Patient atteint de paludisme admis à l’hôpital de Bunyala.

Un avenir incertain

Les changements climatiques au Kenya rendent de plus en plus difficile la prévision de l'évolution du paludisme, des régions telles que le comté de Turkana, ravagé par la sécheresse, dans le nord-ouest du pays, connaissant une augmentation des cas. Pour l’instant, « la plupart des pays n’ont pas délibérément établi de lien entre les données climatiques et celles sur le paludisme pour trouver une corrélation entre les deux », explique Donald Apat, médecin et expert du paludisme à l’ONG Path. « Nous assisterons probablement à une expansion de la zone géographique de la maladie. Si les températures augmentent, nous assisterons peut-être à une diminution dans certaines zones » et à une augmentation dans d’autres jusqu’à présent peu touchées, tandis que d’autres maladies, comme la dengue, se propagent.

L'impact économique du paludisme va au-delà de la santé : une étude récente commandée par l'organisation Malaria No More et réalisée par Oxford Economics Africa estime que si nous revenons sur la voie des objectifs de développement durable consistant à réduire le paludisme de 90 % d'ici 2030, les économies du paludisme vont au-delà de la santé. les pays où cette maladie est endémique pourraient croître de 142,7 milliards de dollars (environ 128 milliards d'euros).

La lutte contre le paludisme au Kenya et dans le reste de l’Afrique est également menacée par la découverte d’un autre type de moustique, qui résiste à plusieurs des insecticides les plus utilisés, survit à des températures très élevées pendant la saison sèche et peut piquer aussi bien à l’intérieur qu’à l’extérieur. et contrairement à d’autres espèces, il s’adapte bien aux villes. Il a déjà été détecté au Kenya, au Ghana, en Éthiopie, au Nigeria, en Somalie, à Djibouti et au Soudan, selon l'OMS.

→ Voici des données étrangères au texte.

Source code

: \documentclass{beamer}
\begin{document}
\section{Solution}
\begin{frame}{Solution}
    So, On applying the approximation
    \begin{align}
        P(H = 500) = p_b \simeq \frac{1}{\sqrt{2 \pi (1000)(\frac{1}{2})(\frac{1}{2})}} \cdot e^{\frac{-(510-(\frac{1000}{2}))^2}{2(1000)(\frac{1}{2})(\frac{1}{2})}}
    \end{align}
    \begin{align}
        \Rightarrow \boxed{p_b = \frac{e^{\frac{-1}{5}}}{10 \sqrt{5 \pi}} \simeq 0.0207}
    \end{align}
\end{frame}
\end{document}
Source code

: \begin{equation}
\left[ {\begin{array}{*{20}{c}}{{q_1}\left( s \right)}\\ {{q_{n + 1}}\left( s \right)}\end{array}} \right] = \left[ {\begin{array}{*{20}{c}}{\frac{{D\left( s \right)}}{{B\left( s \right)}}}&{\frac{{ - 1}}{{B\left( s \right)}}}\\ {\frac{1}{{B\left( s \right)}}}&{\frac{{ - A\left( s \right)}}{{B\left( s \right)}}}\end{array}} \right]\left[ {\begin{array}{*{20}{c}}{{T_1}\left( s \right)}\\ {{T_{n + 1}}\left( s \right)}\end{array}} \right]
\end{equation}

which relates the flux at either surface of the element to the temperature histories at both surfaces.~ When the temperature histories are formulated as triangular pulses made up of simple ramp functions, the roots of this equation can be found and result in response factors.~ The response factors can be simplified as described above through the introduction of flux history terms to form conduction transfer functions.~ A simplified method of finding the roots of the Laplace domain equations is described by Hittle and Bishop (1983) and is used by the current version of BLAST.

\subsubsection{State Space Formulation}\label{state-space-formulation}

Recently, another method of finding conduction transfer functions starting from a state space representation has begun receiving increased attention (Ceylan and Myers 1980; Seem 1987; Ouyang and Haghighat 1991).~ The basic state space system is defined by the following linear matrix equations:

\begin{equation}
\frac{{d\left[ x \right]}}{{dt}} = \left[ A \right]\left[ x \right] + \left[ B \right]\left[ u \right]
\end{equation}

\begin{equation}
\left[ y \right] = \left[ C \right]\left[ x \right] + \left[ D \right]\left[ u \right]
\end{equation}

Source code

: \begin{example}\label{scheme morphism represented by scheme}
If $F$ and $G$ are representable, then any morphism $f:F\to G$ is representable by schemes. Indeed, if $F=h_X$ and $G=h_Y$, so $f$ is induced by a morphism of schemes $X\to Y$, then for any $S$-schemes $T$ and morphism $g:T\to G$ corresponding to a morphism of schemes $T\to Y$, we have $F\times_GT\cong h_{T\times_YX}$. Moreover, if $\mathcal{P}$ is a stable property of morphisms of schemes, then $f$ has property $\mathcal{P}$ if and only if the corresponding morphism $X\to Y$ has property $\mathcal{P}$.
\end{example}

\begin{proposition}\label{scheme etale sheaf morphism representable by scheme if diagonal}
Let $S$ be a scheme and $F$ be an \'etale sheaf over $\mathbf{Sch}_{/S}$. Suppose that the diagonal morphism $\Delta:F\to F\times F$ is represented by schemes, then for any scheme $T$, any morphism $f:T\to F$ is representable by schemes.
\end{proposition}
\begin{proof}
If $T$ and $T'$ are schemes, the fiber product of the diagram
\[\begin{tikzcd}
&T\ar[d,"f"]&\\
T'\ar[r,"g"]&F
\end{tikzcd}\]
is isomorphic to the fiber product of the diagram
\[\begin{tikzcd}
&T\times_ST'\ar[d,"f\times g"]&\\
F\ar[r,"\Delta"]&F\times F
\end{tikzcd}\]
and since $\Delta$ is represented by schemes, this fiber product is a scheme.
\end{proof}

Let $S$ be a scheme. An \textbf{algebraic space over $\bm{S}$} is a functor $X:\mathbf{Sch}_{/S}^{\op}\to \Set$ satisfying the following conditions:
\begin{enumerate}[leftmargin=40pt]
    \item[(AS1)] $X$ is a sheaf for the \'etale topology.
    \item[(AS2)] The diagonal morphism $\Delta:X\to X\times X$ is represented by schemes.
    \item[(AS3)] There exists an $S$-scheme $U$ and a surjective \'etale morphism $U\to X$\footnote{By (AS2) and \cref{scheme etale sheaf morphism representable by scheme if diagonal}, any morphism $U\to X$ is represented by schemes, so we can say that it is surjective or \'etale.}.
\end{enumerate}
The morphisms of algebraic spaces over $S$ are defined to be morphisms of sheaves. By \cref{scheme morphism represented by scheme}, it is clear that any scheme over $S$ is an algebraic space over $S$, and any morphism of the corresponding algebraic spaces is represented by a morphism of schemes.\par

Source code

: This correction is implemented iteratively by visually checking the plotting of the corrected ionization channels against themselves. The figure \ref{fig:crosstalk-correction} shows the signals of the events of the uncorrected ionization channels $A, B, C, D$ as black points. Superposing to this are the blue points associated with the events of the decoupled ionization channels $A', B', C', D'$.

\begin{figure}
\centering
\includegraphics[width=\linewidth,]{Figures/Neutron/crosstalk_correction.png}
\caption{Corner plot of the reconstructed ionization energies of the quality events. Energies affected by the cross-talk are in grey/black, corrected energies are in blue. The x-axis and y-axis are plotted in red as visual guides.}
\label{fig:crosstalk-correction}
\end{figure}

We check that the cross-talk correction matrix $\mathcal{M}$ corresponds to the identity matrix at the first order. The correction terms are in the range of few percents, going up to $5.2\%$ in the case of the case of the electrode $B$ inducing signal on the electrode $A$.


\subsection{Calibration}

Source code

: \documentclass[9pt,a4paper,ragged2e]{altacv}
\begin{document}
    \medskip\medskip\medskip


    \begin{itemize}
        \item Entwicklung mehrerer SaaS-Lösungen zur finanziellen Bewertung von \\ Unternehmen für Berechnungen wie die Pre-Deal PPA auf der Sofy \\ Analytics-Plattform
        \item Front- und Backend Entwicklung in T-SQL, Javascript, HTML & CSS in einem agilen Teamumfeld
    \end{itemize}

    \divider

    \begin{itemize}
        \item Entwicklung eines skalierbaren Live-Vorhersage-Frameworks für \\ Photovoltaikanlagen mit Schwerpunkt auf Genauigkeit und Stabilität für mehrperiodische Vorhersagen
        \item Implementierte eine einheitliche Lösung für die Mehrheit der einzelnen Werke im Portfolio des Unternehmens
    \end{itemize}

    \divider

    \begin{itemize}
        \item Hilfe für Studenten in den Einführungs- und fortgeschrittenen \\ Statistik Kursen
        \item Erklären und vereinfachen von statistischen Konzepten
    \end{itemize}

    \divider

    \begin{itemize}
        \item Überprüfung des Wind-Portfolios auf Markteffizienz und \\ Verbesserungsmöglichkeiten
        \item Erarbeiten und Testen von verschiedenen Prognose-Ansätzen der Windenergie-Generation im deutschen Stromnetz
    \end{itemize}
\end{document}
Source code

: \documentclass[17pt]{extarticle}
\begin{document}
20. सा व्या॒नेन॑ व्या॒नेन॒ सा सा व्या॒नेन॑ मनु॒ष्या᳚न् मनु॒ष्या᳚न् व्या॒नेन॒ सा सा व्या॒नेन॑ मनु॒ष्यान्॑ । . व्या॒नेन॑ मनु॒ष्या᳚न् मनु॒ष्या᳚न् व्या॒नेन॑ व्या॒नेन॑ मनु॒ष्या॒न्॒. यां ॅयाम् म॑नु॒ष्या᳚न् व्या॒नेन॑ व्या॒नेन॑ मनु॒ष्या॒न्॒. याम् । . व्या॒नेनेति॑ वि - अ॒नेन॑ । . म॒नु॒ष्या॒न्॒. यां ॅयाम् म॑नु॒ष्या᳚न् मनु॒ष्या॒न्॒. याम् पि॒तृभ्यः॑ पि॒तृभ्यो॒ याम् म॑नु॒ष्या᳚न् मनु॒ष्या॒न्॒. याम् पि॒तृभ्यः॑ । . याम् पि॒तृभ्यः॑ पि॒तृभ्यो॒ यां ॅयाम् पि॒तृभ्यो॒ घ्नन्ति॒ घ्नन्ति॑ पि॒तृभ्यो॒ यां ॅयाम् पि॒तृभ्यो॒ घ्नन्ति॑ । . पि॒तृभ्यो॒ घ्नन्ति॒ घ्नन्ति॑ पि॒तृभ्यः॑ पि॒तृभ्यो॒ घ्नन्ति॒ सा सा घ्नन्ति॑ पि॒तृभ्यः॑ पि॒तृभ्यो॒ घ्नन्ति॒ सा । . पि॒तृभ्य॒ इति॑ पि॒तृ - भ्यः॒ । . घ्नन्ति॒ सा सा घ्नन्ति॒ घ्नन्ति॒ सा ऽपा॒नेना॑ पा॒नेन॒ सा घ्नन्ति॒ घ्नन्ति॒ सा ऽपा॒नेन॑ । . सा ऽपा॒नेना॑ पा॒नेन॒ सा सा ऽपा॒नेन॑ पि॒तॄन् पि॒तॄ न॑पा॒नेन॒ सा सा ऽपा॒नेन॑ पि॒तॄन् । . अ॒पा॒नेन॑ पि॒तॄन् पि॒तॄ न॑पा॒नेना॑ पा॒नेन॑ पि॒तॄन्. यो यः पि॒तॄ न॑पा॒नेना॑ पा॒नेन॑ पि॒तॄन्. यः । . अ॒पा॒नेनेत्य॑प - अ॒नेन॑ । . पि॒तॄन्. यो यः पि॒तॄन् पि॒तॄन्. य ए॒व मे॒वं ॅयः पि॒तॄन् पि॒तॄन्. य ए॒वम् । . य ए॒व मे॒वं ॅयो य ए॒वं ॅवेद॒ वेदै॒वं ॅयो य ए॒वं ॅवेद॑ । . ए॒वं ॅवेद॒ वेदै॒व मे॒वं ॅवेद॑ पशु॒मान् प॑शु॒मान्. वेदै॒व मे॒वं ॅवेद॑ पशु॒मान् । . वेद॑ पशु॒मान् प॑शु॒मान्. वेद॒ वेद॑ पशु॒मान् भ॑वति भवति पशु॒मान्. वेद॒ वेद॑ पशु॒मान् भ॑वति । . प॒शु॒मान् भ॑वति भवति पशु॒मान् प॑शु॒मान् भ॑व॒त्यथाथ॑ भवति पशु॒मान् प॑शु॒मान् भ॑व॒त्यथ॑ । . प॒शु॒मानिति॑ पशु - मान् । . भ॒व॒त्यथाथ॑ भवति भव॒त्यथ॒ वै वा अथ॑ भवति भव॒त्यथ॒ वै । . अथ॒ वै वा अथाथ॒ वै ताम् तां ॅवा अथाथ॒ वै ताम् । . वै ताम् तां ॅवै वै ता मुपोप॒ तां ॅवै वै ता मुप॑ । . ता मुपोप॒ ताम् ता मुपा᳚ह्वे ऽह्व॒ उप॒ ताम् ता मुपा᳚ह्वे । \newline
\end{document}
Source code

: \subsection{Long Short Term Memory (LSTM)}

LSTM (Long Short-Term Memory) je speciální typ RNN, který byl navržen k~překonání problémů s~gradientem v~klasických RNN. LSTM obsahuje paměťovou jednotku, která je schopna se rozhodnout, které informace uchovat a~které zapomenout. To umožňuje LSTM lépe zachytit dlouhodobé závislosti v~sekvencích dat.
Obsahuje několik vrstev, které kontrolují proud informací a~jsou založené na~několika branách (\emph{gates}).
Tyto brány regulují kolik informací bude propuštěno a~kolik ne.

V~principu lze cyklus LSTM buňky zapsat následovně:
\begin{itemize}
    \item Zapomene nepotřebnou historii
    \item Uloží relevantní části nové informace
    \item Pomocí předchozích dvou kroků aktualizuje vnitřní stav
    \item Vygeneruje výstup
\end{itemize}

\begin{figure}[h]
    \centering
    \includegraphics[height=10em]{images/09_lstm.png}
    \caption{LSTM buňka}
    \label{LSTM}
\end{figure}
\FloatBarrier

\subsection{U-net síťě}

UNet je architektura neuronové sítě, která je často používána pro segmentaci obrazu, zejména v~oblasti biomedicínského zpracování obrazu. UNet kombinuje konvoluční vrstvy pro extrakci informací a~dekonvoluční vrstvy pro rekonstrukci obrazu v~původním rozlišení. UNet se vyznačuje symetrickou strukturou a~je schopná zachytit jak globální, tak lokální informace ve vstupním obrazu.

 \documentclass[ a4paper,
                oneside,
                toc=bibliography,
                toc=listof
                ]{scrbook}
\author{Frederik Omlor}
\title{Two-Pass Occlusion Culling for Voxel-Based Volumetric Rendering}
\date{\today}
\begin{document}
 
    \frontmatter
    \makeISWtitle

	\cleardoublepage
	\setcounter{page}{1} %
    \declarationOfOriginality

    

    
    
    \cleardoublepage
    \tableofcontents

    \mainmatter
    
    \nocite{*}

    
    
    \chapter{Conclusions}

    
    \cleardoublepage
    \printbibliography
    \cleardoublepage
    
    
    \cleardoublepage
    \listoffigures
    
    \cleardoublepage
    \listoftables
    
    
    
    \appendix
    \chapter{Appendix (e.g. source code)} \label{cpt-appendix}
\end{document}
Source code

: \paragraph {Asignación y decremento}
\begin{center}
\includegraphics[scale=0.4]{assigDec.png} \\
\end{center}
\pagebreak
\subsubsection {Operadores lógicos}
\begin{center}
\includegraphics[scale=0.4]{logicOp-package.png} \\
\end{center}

Un élève se repose pendant la pause déjeuner à l'école primaire de Runyu.

L'importance des vaccins

Le Kenya, avec le Ghana et le Malawi, a participé à un programme pilote avec le vaccin RTS,S/AS01 depuis 2019. Dans un autre village de Bunyala, une trentaine de personnes, pour la plupart déplacées, pour la plupart des jeunes mères avec leurs bébés, attendent, sur des bancs en bois extérieurs, le début d'une des campagnes de vaccination de Busia. Vaccination du comté. Chargés de réfrigérateurs portables qu'ils doivent, en cas d'inondations, porter sur la tête, les agents de santé apportent des doses contre le paludisme, mais aussi contre le rotavirus, la diphtérie ou l'hépatite. Isaac Olima, désormais responsable des vaccinations, marche une heure chaque jour jusqu'à la clinique la plus proche, souvent avec de l'eau jusqu'aux genoux.

L'accueil du vaccin contre le paludisme suscite l'enthousiasme, déclare Olima. Les voisins « savent que le paludisme tue » parce qu’ils l’ont constaté eux-mêmes, dit-il. Pour les mères, ajoute Marcel Egondi, coordinateur local du paludisme, il y a un impact économique évident, en plus de la peur : prendre soin d'un membre de la famille atteint de paludisme grave est un défi logistique, perdre des journées de travail et n'avoir personne pour abandonner les enfants. avec. des enfants.